Note that -l, -f, and -i define where data comes from. If none of these options is given then it default to reading
stdin.
USAGE:
gb [FLAGS] [OPTIONS]
FLAGS:
-c, --csv_output Write delimited output
-v Verbosity - use more than one v for greater detail
--skip_header Skip the first (header) line
--no_record_count Do not write records
--noop_proc Do no real work - no parsing - for testing
-i Read a list of files to parse from stdin
--stats Write stats after processing
--no_output do not write summary output
--recycle_io_blocks_disable disable reusing memory io blocks
--disable_key_sort disables the key sort
-E, --print_examples Prints example usage scenarious - extra help
-h, --help Prints help information
-V, --version Prints version information
OPTIONS:
-R, --test_re <testre> One-off test of a regex
-L, --test_line <testline>... Line(s) of text to test with -R option instead of stdin
-k, --key_fields <keyfield>... Fields that will act as group by keys
-u, --unique_values <uniquefield>... Fields to count distinct
-D, --write_distros <writedistros>... write unique value distro with -u option
--write_distros_upper <writedistrosupper> number highest value x count [default: 5]
--write_distros_bottom <writedistrobottom> number lowest value x count [default: 2]
-s, --sum_values <sumfield>... Sum fields as float64s
-a, --avg_values <avg_fields>... Average fields
-x, --max_nums <max_num_fields>... Max fields as float64s
-n, --min_nums <min_num_fields>... Min fieldss as float64
-X, --max_strings <max_str_fields>... Max fields as string
-N, --min_strings <min_str_fields>... Min fields as string
-A, --field-aliases <field_aliases>... Alias the field positions to meaningful names
-r, --regex <re-str>... Regex mode regular expression to parse fields
-p, --path_re <re-path> Match path on files and get fields from sub groups
--re_line_contains <re-line-contains> Grep lines that must contain a string
-d, --input_delimiter <delimiter> Delimiter if in csv mode [default: ,]
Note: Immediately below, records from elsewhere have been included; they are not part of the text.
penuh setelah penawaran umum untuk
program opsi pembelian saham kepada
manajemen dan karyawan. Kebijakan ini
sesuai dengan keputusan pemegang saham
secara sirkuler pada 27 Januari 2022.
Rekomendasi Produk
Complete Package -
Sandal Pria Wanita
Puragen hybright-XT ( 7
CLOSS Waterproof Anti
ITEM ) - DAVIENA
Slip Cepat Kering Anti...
-q, --quote <quote> csv quote character
-e, --escape <escape> csv escape character
-C, --comment <comment> csv mode comment character
-o, --output_delimiter <outputdelimiter> Output delimiter for written summaries [default: ,]
--empty_string <empty> Empty string substitution [default: ]
-t, --parse_threads <parse-threads> Number of parser threads [default: 12]
-I, --io_threads <io-threads> Number of IO threads [default: 6]
--queue_size <thread-qsize> Queue length of blocks between threads [default: 48]
--path_qsize <path-qsize> Queue length of paths to IO slicer threads [default: 0]
--io_block_size <io-block-size> IO block size - 0 use default [default: 0]
--q_block_size <q-block-size> Block size between IO thread and worker [default: 256K]
-l <file_list> A file containing a list of input files
-f <file>... List of input files
-w, --walk <walk> recursively walk a tree of files to parse
--null_write <nullstring> String to use for NULL fields [default: NULL]
TODO/ideas:
--where 1:<re>
--where_not 1:<re>
--tail &| --head
--count_ge <num>
--count_le
~--sort_count_desc
--sort_count_asc
fixed
faster, but not as fast as possible
This does function and I have used it on well formed xml, but not sure it will be a thing or not.